• **Stored data**:
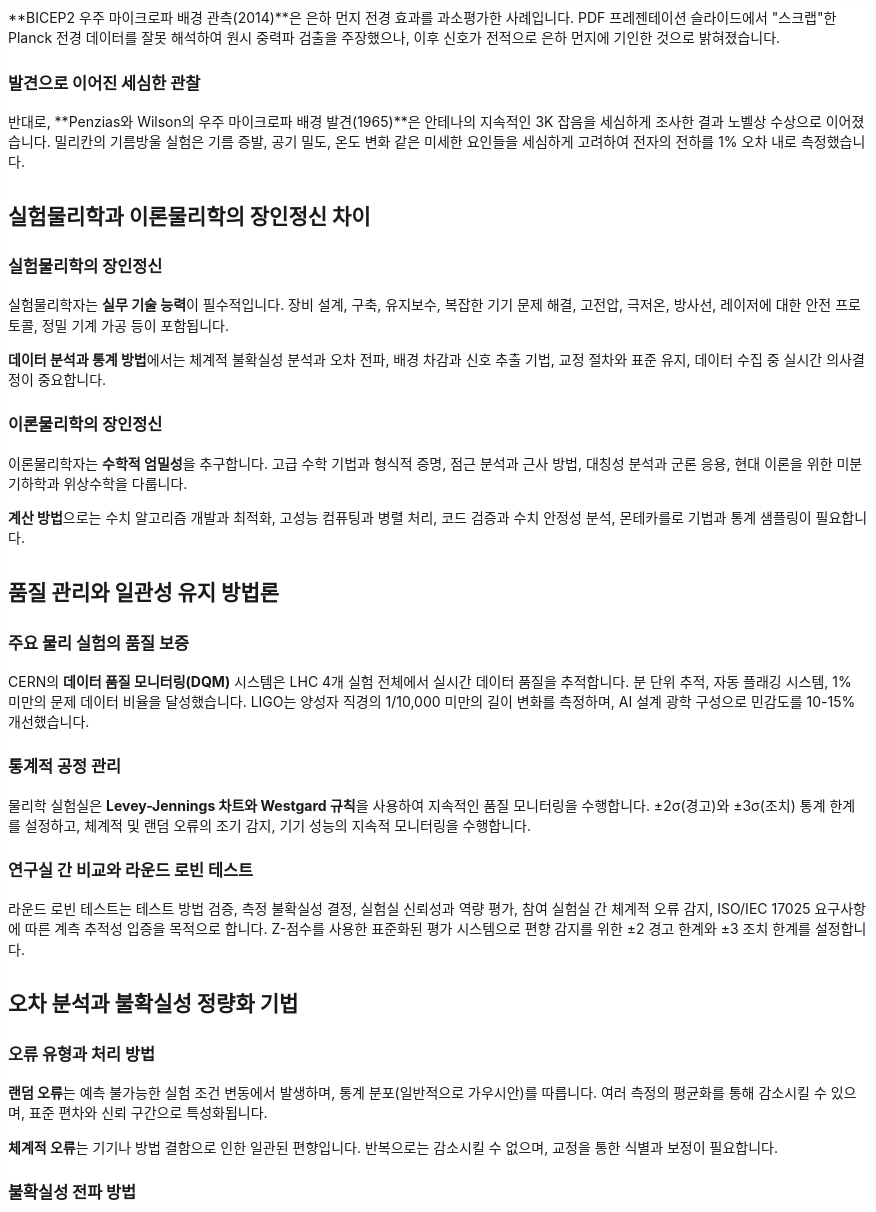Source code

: **BICEP2 우주 마이크로파 배경 관측(2014)**은 은하 먼지 전경 효과를 과소평가한 사례입니다. PDF 프레젠테이션 슬라이드에서 "스크랩"한 Planck 전경 데이터를 잘못 해석하여 원시 중력파 검출을 주장했으나, 이후 신호가 전적으로 은하 먼지에 기인한 것으로 밝혀졌습니다.

### 발견으로 이어진 세심한 관찰

반대로, **Penzias와 Wilson의 우주 마이크로파 배경 발견(1965)**은 안테나의 지속적인 3K 잡음을 세심하게 조사한 결과 노벨상 수상으로 이어졌습니다. 밀리칸의 기름방울 실험은 기름 증발, 공기 밀도, 온도 변화 같은 미세한 요인들을 세심하게 고려하여 전자의 전하를 1% 오차 내로 측정했습니다.

## 실험물리학과 이론물리학의 장인정신 차이

### 실험물리학의 장인정신

실험물리학자는 **실무 기술 능력**이 필수적입니다. 장비 설계, 구축, 유지보수, 복잡한 기기 문제 해결, 고전압, 극저온, 방사선, 레이저에 대한 안전 프로토콜, 정밀 기계 가공 등이 포함됩니다. 

**데이터 분석과 통계 방법**에서는 체계적 불확실성 분석과 오차 전파, 배경 차감과 신호 추출 기법, 교정 절차와 표준 유지, 데이터 수집 중 실시간 의사결정이 중요합니다.

### 이론물리학의 장인정신

이론물리학자는 **수학적 엄밀성**을 추구합니다. 고급 수학 기법과 형식적 증명, 점근 분석과 근사 방법, 대칭성 분석과 군론 응용, 현대 이론을 위한 미분기하학과 위상수학을 다룹니다.

**계산 방법**으로는 수치 알고리즘 개발과 최적화, 고성능 컴퓨팅과 병렬 처리, 코드 검증과 수치 안정성 분석, 몬테카를로 기법과 통계 샘플링이 필요합니다.

## 품질 관리와 일관성 유지 방법론

### 주요 물리 실험의 품질 보증

CERN의 **데이터 품질 모니터링(DQM)** 시스템은 LHC 4개 실험 전체에서 실시간 데이터 품질을 추적합니다. 분 단위 추적, 자동 플래깅 시스템, 1% 미만의 문제 데이터 비율을 달성했습니다. LIGO는 양성자 직경의 1/10,000 미만의 길이 변화를 측정하며, AI 설계 광학 구성으로 민감도를 10-15% 개선했습니다.

### 통계적 공정 관리

물리학 실험실은 **Levey-Jennings 차트와 Westgard 규칙**을 사용하여 지속적인 품질 모니터링을 수행합니다. ±2σ(경고)와 ±3σ(조치) 통계 한계를 설정하고, 체계적 및 랜덤 오류의 조기 감지, 기기 성능의 지속적 모니터링을 수행합니다.

### 연구실 간 비교와 라운드 로빈 테스트

라운드 로빈 테스트는 테스트 방법 검증, 측정 불확실성 결정, 실험실 신뢰성과 역량 평가, 참여 실험실 간 체계적 오류 감지, ISO/IEC 17025 요구사항에 따른 계측 추적성 입증을 목적으로 합니다. Z-점수를 사용한 표준화된 평가 시스템으로 편향 감지를 위한 ±2 경고 한계와 ±3 조치 한계를 설정합니다.

## 오차 분석과 불확실성 정량화 기법

### 오류 유형과 처리 방법

**랜덤 오류**는 예측 불가능한 실험 조건 변동에서 발생하며, 통계 분포(일반적으로 가우시안)를 따릅니다. 여러 측정의 평균화를 통해 감소시킬 수 있으며, 표준 편차와 신뢰 구간으로 특성화됩니다.

**체계적 오류**는 기기나 방법 결함으로 인한 일관된 편향입니다. 반복으로는 감소시킬 수 없으며, 교정을 통한 식별과 보정이 필요합니다.

### 불확실성 전파 방법
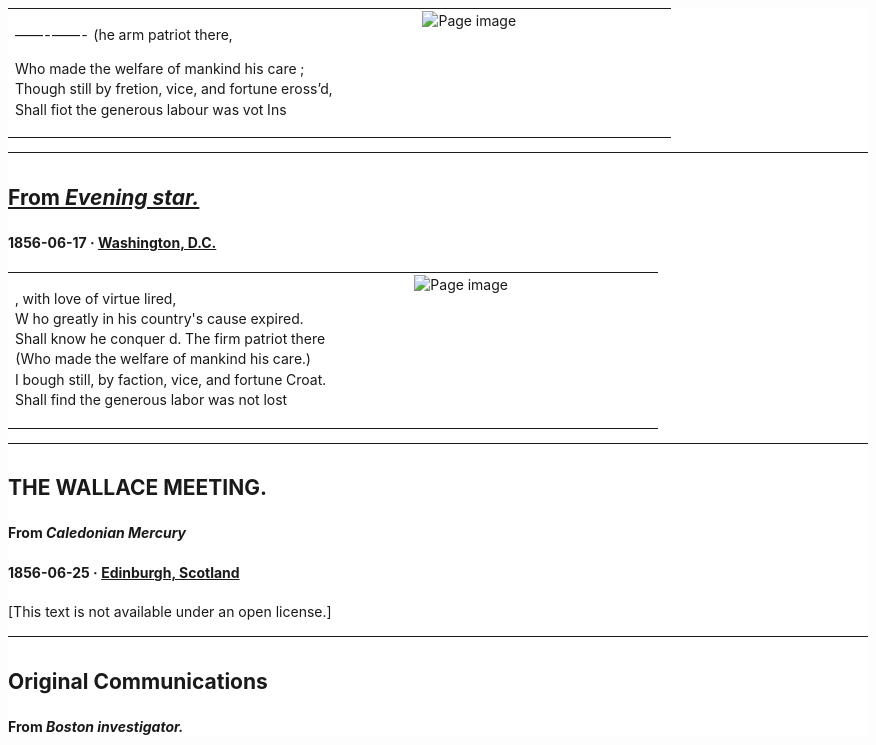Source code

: <table style="width: 100%;"><tr><td style="width: 50%">

  
  
——-——- (he arm patriot there,  
  
Who made the welfare of mankind his care ;  
Though still by fretion, vice, and fortune eross’d,  
Shall fiot the generous labour was vot Ins
</td><td style="width: 50%; max-height: 75%; margin: auto; display: block;">
<img alt="Page image" src="https://iiif.archive.org/image/iiif/2/sim_new-york-mirror-a-weekly-gazette-of-literature_1823-12-06_1_19%2Fsim_new-york-mirror-a-weekly-gazette-of-literature_1823-12-06_1_19_jp2.zip%2Fsim_new-york-mirror-a-weekly-gazette-of-literature_1823-12-06_1_19_jp2%2Fsim_new-york-mirror-a-weekly-gazette-of-literature_1823-12-06_1_19_0000.jp2/pct:11.017699115044248,36.83925672018763,18.23008849557522,2.4896265560165975/600,/0/default.jpg"/>
</td>
</tr></table>

---

## [From _Evening star._](https://www.loc.gov/resource/sn83045462/1856-06-17/ed-1/?sp=4)

#### 1856-06-17 &middot; [Washington, D.C.](http://dbpedia.org/resource/Washington%2C_D.C.)

<table style="width: 100%;"><tr><td style="width: 50%">

  
, with love of virtue lired,  
W ho greatly in his country&#x27;s cause expired.  
Shall know he conquer d. The firm patriot there  
(Who made the welfare of mankind his care.)  
I bough still, by faction, vice, and fortune Croat.  
Shall find the generous labor was not lost
</td><td style="width: 50%; max-height: 75%; margin: auto; display: block;">
<img alt="Page image" src="https://tile.loc.gov/image-services/iiif/service:ndnp:dlc:batch_dlc_kuvasz_ver02:data:sn83045462:00280654073:1856061701:0426/pct:1.627242419431656,19.00337837837838,16.14541990792189,2.5516994266994266/!600,600/0/default.jpg"/>
</td>
</tr></table>

---

## THE WALLACE MEETING.

#### From _Caledonian Mercury_

#### 1856-06-25 &middot; [Edinburgh, Scotland](http://dbpedia.org/resource/Edinburgh)

[This text is not available under an open license.]

---

## Original Communications

#### From _Boston investigator._
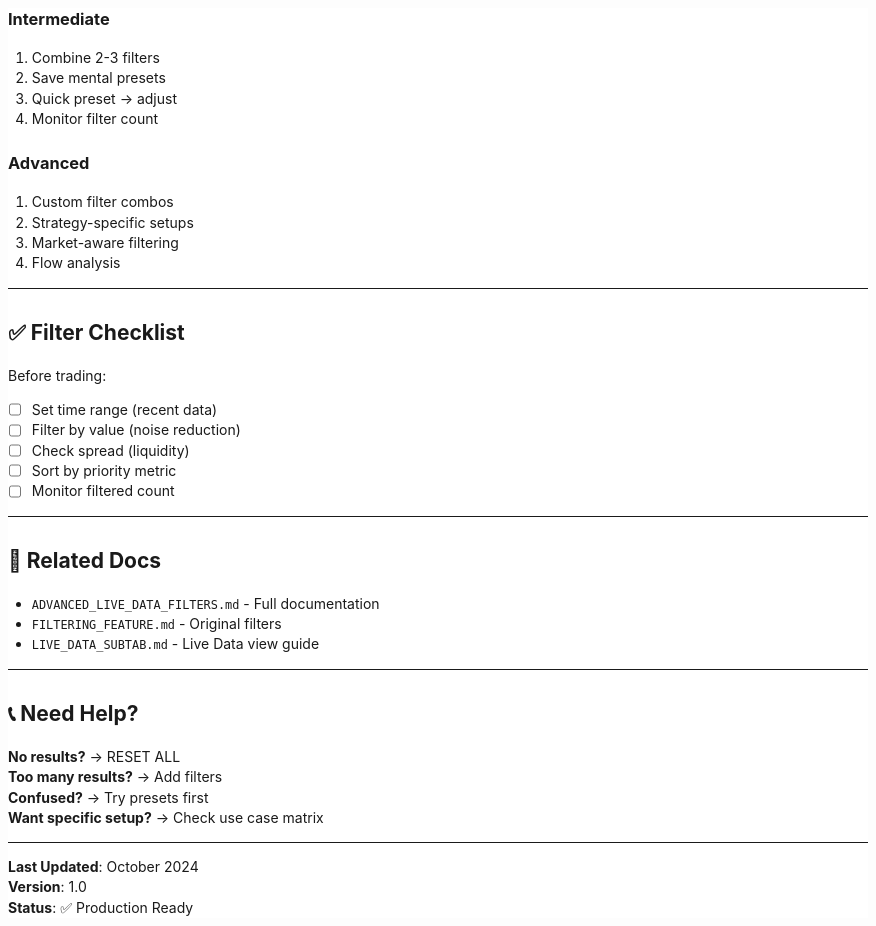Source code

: ### Intermediate
1. Combine 2-3 filters
2. Save mental presets
3. Quick preset → adjust
4. Monitor filter count

### Advanced
1. Custom filter combos
2. Strategy-specific setups
3. Market-aware filtering
4. Flow analysis

---

## ✅ Filter Checklist

Before trading:
- [ ] Set time range (recent data)
- [ ] Filter by value (noise reduction)
- [ ] Check spread (liquidity)
- [ ] Sort by priority metric
- [ ] Monitor filtered count

---

## 🔗 Related Docs

- `ADVANCED_LIVE_DATA_FILTERS.md` - Full documentation
- `FILTERING_FEATURE.md` - Original filters
- `LIVE_DATA_SUBTAB.md` - Live Data view guide

---

## 📞 Need Help?

**No results?** → RESET ALL  
**Too many results?** → Add filters  
**Confused?** → Try presets first  
**Want specific setup?** → Check use case matrix

---

**Last Updated**: October 2024  
**Version**: 1.0  
**Status**: ✅ Production Ready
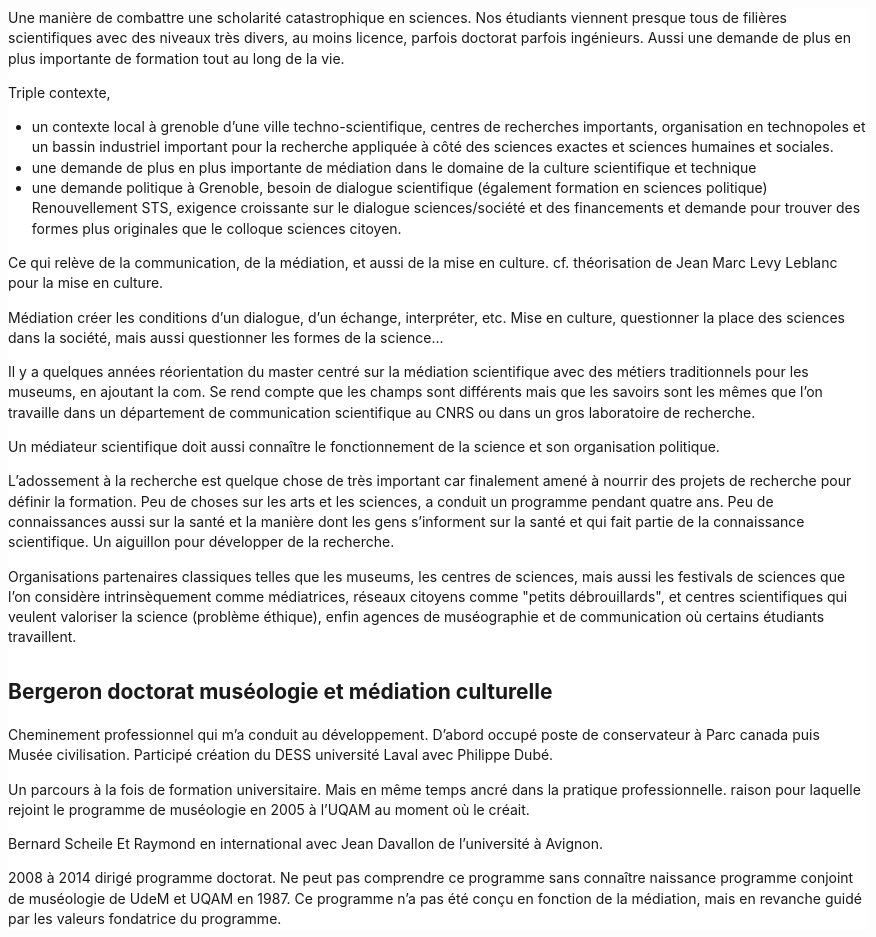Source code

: Une manière de combattre une scholarité catastrophique en sciences. Nos étudiants viennent presque tous de filières scientifiques avec des niveaux très divers, au moins licence, parfois doctorat parfois ingénieurs. Aussi une demande de plus en plus importante de formation tout au long de la vie.

Triple contexte,
- un contexte local à grenoble d’une ville techno-scientifique, centres de recherches importants, organisation en technopoles et un bassin industriel important pour la recherche appliquée à côté des sciences exactes et sciences humaines et sociales.
- une demande de plus en plus importante de médiation dans le domaine de la culture scientifique et technique
- une demande politique à Grenoble, besoin de dialogue scientifique (également formation en sciences politique)
Renouvellement STS, exigence croissante sur le dialogue sciences/société et des financements et demande pour trouver des formes plus originales que le colloque sciences citoyen.

Ce qui relève de la communication, de la médiation, et aussi de la mise en culture.
cf. théorisation de Jean Marc Levy Leblanc pour la mise en culture.

Médiation créer les conditions d’un dialogue, d’un échange, interpréter, etc.
Mise en culture, questionner la place des sciences dans la société, mais aussi questionner les formes de la science...

Il y a quelques années réorientation du master centré sur la médiation scientifique avec des métiers traditionnels pour les museums, en ajoutant la com.
Se rend compte que les champs sont différents mais que les savoirs sont les mêmes que l’on travaille dans un département de communication scientifique au CNRS ou dans un gros laboratoire de recherche.

Un médiateur scientifique doit aussi connaître le fonctionnement de la science et son organisation politique.

L’adossement à la recherche est quelque chose de très important car finalement amené à nourrir des projets de recherche pour définir la formation. Peu de choses sur les arts et les sciences, a conduit un programme pendant quatre ans. Peu de connaissances aussi sur la santé et la manière dont les gens s’informent sur la santé et qui fait partie de la connaissance scientifique.
Un aiguillon pour développer de la recherche.

Organisations partenaires classiques telles que les museums, les centres de sciences, mais aussi les festivals de sciences que l’on considère intrinsèquement comme médiatrices, réseaux citoyens comme "petits débrouillards", et centres scientifiques qui veulent valoriser la science (problème éthique), enfin agences de muséographie et de communication où certains étudiants travaillent.


## Bergeron doctorat muséologie et médiation culturelle

Cheminement professionnel qui m’a conduit au développement.
D’abord occupé poste de conservateur à Parc canada puis Musée civilisation. Participé création du DESS université Laval avec Philippe Dubé.

Un parcours à la fois de formation universitaire. Mais en même temps ancré dans la pratique professionnelle. raison pour laquelle rejoint le programme de muséologie en 2005 à l’UQAM au moment où le créait.

Bernard Scheile Et Raymond en international avec Jean Davallon de l’université à Avignon.

2008 à 2014 dirigé programme doctorat.
Ne peut pas comprendre ce programme sans connaître naissance programme conjoint de muséologie de UdeM et UQAM en 1987.
Ce programme n’a pas été conçu en fonction de la médiation, mais en revanche guidé par les valeurs fondatrice du programme.
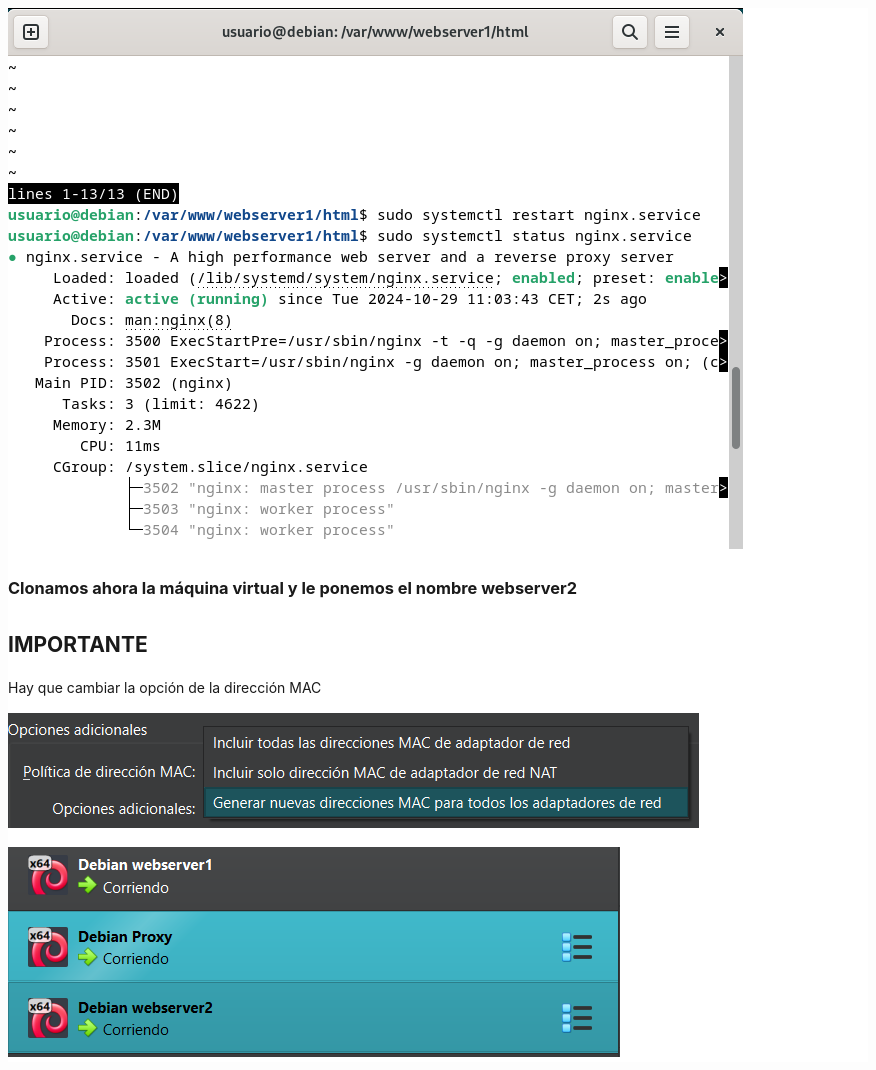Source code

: ![Reiniciar nginx](assets/images/practica2_4/image-3.png)

### Clonamos ahora la máquina virtual y le ponemos el nombre webserver2

IMPORTANTE
---
Hay que cambiar la opción de la dirección MAC

![Direccion MAC](assets/images/practica2_4/image-17.png)

![Clonamos webserver1](assets/images/practica2_4/image-16.png)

• **PROBLEM REQUIREMENTS**: Please repeat, exactly as written, the lines in the records above, starting with the one that has "- [ ] Filter by value (noise reduction)" and going on through the one that has "Il y a quelques". Pictures are to be left out.

• **EXPECTED ANSWER**:
- [ ] Filter by value (noise reduction)
- [ ] Check spread (liquidity)
- [ ] Sort by priority metric
- [ ] Monitor filtered count

---

## 🔗 Related Docs

- `ADVANCED_LIVE_DATA_FILTERS.md` - Full documentation
- `FILTERING_FEATURE.md` - Original filters
- `LIVE_DATA_SUBTAB.md` - Live Data view guide

---

## 📞 Need Help?

**No results?** → RESET ALL  
**Too many results?** → Add filters  
**Confused?** → Try presets first  
**Want specific setup?** → Check use case matrix

---

**Last Updated**: October 2024  
**Version**: 1.0  
**Status**: ✅ Production Ready
Source code

: Une manière de combattre une scholarité catastrophique en sciences. Nos étudiants viennent presque tous de filières scientifiques avec des niveaux très divers, au moins licence, parfois doctorat parfois ingénieurs. Aussi une demande de plus en plus importante de formation tout au long de la vie.

Triple contexte,
- un contexte local à grenoble d’une ville techno-scientifique, centres de recherches importants, organisation en technopoles et un bassin industriel important pour la recherche appliquée à côté des sciences exactes et sciences humaines et sociales.
- une demande de plus en plus importante de médiation dans le domaine de la culture scientifique et technique
- une demande politique à Grenoble, besoin de dialogue scientifique (également formation en sciences politique)
Renouvellement STS, exigence croissante sur le dialogue sciences/société et des financements et demande pour trouver des formes plus originales que le colloque sciences citoyen.

Ce qui relève de la communication, de la médiation, et aussi de la mise en culture.
cf. théorisation de Jean Marc Levy Leblanc pour la mise en culture.

Médiation créer les conditions d’un dialogue, d’un échange, interpréter, etc.
Mise en culture, questionner la place des sciences dans la société, mais aussi questionner les formes de la science...

Il y a quelques années réorientation du master centré sur la médiation scientifique avec des métiers traditionnels pour les museums, en ajoutant la com.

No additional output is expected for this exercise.